Winning in the Freelance Game
Being a freelancer is hard. When clients don’t have work for you, you cease to exist for them even though your livelihood depends on them or on people like them. You need to be a team player, but often you will be dropped from the team abruptly when a project ends. This demands resilience.
Here are a few thoughts on flexing your resilience muscles by being proactive — boxing clever, if you like. (Some sporting metaphors are thrown in, because I like sport.)
We freelance editors can partly create our own world through the questions we ask and the initiatives we take while editing. A phrase that is used in sport these days — especially rugby — is “painting pictures.” The idea is that players try to influence the referee’s attitude towards them by being seen to do the right thing, in a manner that may be stylized and borderline exaggerated: they paint favourable pictures of themselves and of situations.
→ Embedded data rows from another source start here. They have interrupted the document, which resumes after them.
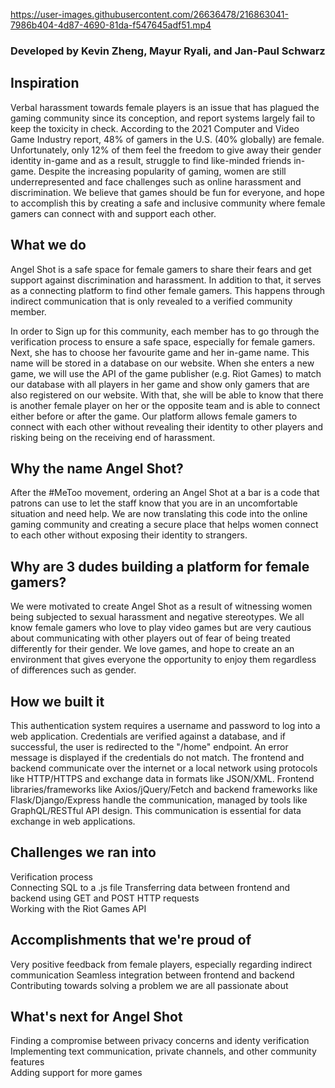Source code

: https://user-images.githubusercontent.com/26636478/216863041-7986b404-4d87-4690-81da-f547645adf51.mp4

### Developed by Kevin Zheng, Mayur Ryali, and Jan-Paul Schwarz

## Inspiration
Verbal harassment towards female players is an issue that has plagued the gaming community since its conception, and report systems largely fail to keep the toxicity in check. According to the 2021 Computer and Video Game Industry report, 48% of gamers in the U.S. (40% globally) are female. Unfortunately, only 12% of them feel the freedom to give away their gender identity in-game and as a result, struggle to find like-minded friends in-game. Despite the increasing popularity of gaming, women are still underrepresented and face challenges such as online harassment and discrimination. We believe that games should be fun for everyone, and hope to accomplish this by creating a safe and inclusive community where female gamers can connect with and support each other.

## What we do
Angel Shot is a safe space for female gamers to share their fears and get support against discrimination and harassment. In addition to that, it serves as a connecting platform to find other female gamers. This happens through indirect communication that is only revealed to a verified community member.

In order to Sign up for this community, each member has to go through the verification process to ensure a safe space, especially for female gamers. Next, she has to choose her favourite game and her in-game name. This name will be stored in a database on our website. When she enters a new game, we will use the API of the game publisher (e.g. Riot Games) to match our database with all players in her game and show only gamers that are also registered on our website. With that, she will be able to know that there is another female player on her or the opposite team and is able to connect either before or after the game. Our platform allows female gamers to connect with each other without revealing their identity to other players and risking being on the receiving end of harassment.

## Why the name Angel Shot?
After the #MeToo movement, ordering an Angel Shot at a bar is a code that patrons can use to let the staff know that you are in an uncomfortable situation and need help. We are now translating this code into the online gaming community and creating a secure place that helps women connect to each other without exposing their identity to strangers.

## Why are 3 dudes building a platform for female gamers?
We were motivated to create Angel Shot as a result of witnessing women being subjected to sexual harassment and negative stereotypes. We all know female gamers who love to play video games but are very cautious about communicating with other players out of fear of being treated differently for their gender. We love games, and hope to create an an environment that gives everyone the opportunity to enjoy them regardless of differences such as gender. 

## How we built it
This authentication system requires a username and password to log into a web application. Credentials are verified against a database, and if successful, the user is redirected to the "/home" endpoint. An error message is displayed if the credentials do not match. The frontend and backend communicate over the internet or a local network using protocols like HTTP/HTTPS and exchange data in formats like JSON/XML. Frontend libraries/frameworks like Axios/jQuery/Fetch and backend frameworks like Flask/Django/Express handle the communication, managed by tools like GraphQL/RESTful API design. This communication is essential for data exchange in web applications.

## Challenges we ran into
Verification process  
Connecting SQL to a .js file
Transferring data between frontend and backend using GET and POST HTTP requests  
Working with the Riot Games API  

## Accomplishments that we're proud of
Very positive feedback from female players, especially regarding indirect communication
Seamless integration between frontend and backend
Contributing towards solving a problem we are all passionate about

## What's next for Angel Shot
Finding a compromise between privacy concerns and identy verification  
Implementing text communication, private channels, and other community features  
Adding support for more games
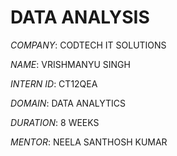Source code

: # DATA ANALYSIS
*COMPANY*: CODTECH IT SOLUTIONS

*NAME*: VRISHMANYU SINGH

*INTERN ID*: CT12QEA

*DOMAIN*: DATA ANALYTICS

*DURATION*: 8 WEEKS

*MENTOR*: NEELA SANTHOSH KUMAR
Similarly, freelancers can paint pictures for clients. You can portray yourself as being especially helpful and efficient, for example — a problem-solver, an obviator of headaches. Put yourself in the other person’s shoes and consider whether the picture they’re seeing is the best possible one. As well as doing the right thing, be seen to be doing the right thing. Consider what they want (an easy life, basically). Don’t sit back and allow them to paint their own pictures (which, for all you know, might be grotesque caricatures).
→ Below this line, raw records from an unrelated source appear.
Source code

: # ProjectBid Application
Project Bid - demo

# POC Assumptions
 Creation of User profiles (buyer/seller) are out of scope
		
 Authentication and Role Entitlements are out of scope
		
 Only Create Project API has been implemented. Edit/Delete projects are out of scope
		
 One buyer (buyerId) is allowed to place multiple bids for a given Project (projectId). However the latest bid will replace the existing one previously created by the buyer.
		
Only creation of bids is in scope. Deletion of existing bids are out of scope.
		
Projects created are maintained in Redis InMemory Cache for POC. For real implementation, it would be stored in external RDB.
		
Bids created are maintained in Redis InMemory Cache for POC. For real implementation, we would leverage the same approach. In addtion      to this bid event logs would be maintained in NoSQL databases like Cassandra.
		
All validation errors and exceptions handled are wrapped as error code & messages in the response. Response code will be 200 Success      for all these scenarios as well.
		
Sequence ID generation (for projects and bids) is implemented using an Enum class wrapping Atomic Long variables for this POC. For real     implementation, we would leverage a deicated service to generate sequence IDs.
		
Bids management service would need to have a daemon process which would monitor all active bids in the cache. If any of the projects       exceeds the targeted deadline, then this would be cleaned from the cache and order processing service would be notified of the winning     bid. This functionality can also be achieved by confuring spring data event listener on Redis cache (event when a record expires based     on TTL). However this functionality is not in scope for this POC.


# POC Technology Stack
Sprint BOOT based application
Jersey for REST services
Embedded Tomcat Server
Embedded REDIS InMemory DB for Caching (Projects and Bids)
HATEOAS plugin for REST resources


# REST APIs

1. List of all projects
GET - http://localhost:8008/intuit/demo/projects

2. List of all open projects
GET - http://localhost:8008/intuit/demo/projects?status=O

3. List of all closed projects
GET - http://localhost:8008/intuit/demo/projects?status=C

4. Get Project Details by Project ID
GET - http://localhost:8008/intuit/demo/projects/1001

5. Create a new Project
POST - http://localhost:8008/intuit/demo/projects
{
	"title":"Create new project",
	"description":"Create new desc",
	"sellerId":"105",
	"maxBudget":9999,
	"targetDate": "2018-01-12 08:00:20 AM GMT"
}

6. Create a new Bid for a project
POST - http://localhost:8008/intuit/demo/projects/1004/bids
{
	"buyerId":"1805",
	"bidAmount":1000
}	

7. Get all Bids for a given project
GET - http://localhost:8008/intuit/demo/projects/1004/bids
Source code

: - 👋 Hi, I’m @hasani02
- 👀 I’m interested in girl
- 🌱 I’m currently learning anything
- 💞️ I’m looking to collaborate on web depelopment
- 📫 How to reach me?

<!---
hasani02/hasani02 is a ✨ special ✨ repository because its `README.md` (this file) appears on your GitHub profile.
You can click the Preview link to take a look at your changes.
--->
Another adage from rugby is “Get your retaliation in first.” Visualize and pre-empt problems. Sometimes explain your thinking in comments to the author, even if that is not strictly necessary, to give an impression of efficiency and knowing the score. Copy the client in emails to the author as appropriate. Email the client with updates. If there are problems, these should be perceived as occurring despite you rather than because of you.
Be a team player
A client rang me recently about a book that was at the printer’s. There had been some glitch with the typesetter’s file; the client wanted me to go through a few pages of the printer’s PDF thoroughly, as a spot check. I had already been paid for the job; the client knew that I wouldn’t charge for this extra work. It’s good to be a “team player” even when you’re not on the team — that way you remain in the client’s squad, and it becomes more likely that you’ll be picked for the next game.
Polish your trophies
As well as making our own world, we influence the world around us. When you walk into a bookshop, you may not see many of the publications you have worked on, but they are out there, somewhere. They are better for your work, and this means that the world is better, too. The human need for clear communication has been served; you have made a difference. Your trophy cabinet is dispersed, but no less real for that. It’s a reflection of your work ethic and expertise and a harbinger of your future successes. Bear it in mind.